On October 12, The Guardian published an anonymous letter ostensibly signed by 390 Google and Amazon employees calling on companies to reject the Project Nimbus contract and any future dealings with Israel, which was closely followed by an NBC editorial. and an extensive online campaign. , #NoTechForApartheid, launched by Jewish Voice for Peace (JVP) and MPower Change.
However, pro-Israel activists and researchers have claimed that the timing of the launch of #NoTechForApartheid and the militant affiliations of Google and Amazon employees involved in the campaign indicate that the letters were not the spontaneous efforts of the affected employees, but the result of a network of anti-Israel organizations working together.
Internet records show that the domain of the #NoTechForApartheid website was registered on August 17, nearly two months before the letter. Critics such as writer and researcher Emily Schrader have claimed this strongly suggests prior knowledge of The Guardian and NBC letter writing.
At the launch, 42 organizations had already approved the campaign, and eight more signed up later. According to experts consulted by the Jerusalem Post, it is unlikely that such a large NGO coalition could be created in less than two days.
The website was published with graphics, content and calls to action.
âOn an organized campaign, you can spend days creating the content and then adapting in 15 minutes in real time. A professional and powerful website [graphics] can take weeks, âsaid Zina Rakhamilova, COO of Social Lite Creative.
For critics, the proximity of the letters posting and the campaign launch, and the time it takes to buy a domain, build a website, and build an NGO alliance indicate close collaboration between tech workers and tech workers. anti-Israel organizations.
“A group of ‘anonymous’ Google and Amazon employees are apparently being pressured to publish a letter denouncing Project Nimbus,” said David Lange, executive director of Israelcool Israel Advocacy. âRight after the letter, anti-Israel organizations are promoting a website whose domain name was registered two months earlier, and which is already full of information on the subject of the letter. There is no doubt that this was not an act of conscience by employees pressured to speak out, but rather a campaign of manipulation orchestrated by organizations dedicated to the destruction of the Jewish state. I wouldn’t be surprised if only a handful of actual employees “signed” this fraudulent letter, which is the real reason the signers were conveniently anonymous.
IN RESPONSE to accusations of collaboration, JVP said in a tweet: “Of course we are in contact with them – we have literally launched a campaign to support them.”
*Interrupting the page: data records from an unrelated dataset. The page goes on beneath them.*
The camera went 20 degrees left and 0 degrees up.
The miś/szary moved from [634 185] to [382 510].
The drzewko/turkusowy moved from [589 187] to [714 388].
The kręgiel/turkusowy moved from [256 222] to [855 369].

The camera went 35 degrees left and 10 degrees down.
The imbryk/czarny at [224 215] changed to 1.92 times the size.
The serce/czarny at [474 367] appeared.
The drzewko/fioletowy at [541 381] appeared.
Investigative journalist and researcher David Collier argued on his website that he supported activists affiliated with the JVP because “only three workers, all known activists, put their names” on letters from Google employees and from Amazon.
Ariel Koren, a Google employee who disclosed her involvement in the MSNBC’s Ayman Mohyeldin reports, and Gabriel Schubiner, software engineer and researcher at Google and one of the authors of the NBC letter, are both organizers of the Jewish group. Diaspora for Tech. Koren and Bathool Syed, the editorial’s other editor, used the campaign’s website URL or hashtag in their personal social media when launching the campaign.
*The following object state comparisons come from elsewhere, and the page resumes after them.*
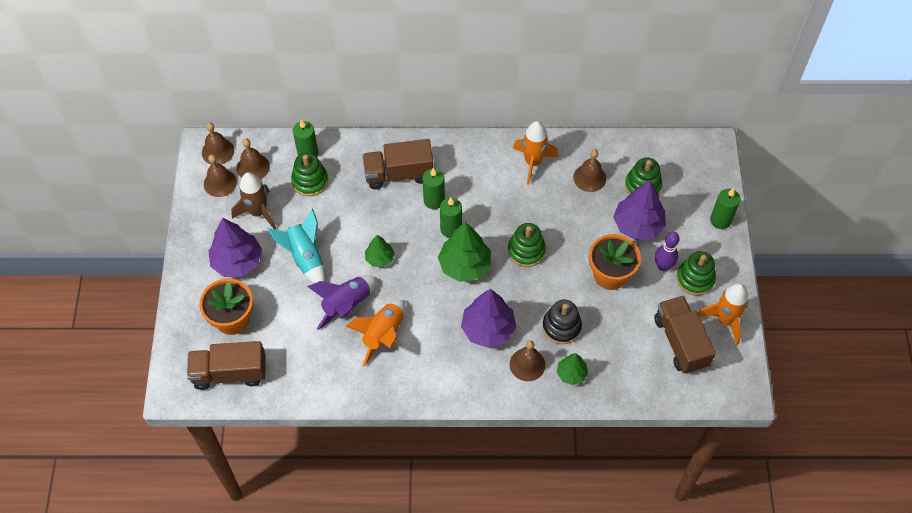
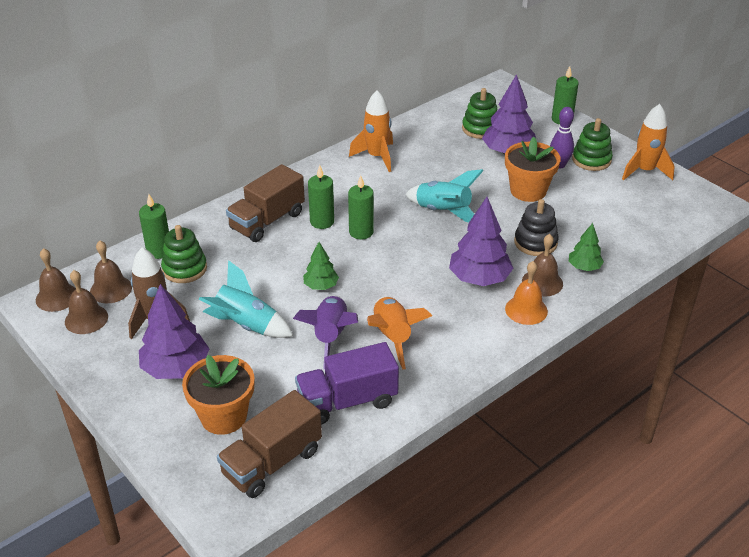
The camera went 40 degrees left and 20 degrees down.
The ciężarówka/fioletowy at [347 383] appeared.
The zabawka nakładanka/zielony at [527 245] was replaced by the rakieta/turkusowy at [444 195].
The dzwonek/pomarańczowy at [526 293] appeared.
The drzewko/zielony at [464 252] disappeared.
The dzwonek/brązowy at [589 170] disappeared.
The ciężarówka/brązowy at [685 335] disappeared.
The Jewish Tech Diaspora is one of the organizations supporting #NoTechForAparthied. According to her biography on Respond: Crisis Translation, Koren is one of the group’s co-creators. Schubiner is credited as the organizer of the JDT in several articles on a similar campaign in May, when the JDT berated Google for previous relations with Israel.
Like the recent Guardian letter, the previous petition also retained the names of the signatories.
âThe website doesn’t even list the names of the signatories and which of them actually work for these companies,â Rakhamilova noted.
âGiven their lack of transparency, we cannot definitively comment on the authenticity of the campaign. But the idea that this is the grassroots stretches gullibility, âsaid CAMERA communications director Jonah Cohen. âJust look at the organizations that ‘endorsed’ the website – they are well-funded anti-Israel propaganda groups. Google and Amazon executives should raise a skeptical eyebrow about all of this. “
Project Nimbus – the Israeli computer technology project contested by the #NoTechForApartheid campaign – was awarded to Google and Amazon in April, winning fierce competition for the project’s contract against Microsoft, Oracle and IBM.
Project Nimbus is intended to provide cloud services to the Israeli government, the national defense system, and other organizations in the Israeli economy without sending data for storage abroad, posing a cybersecurity risk.
MPower Change is a Muslim digital rights organization co-founded by Palestinian activist Linda Sarsour.
Benzi Gad and Zev Stub contributed to this report.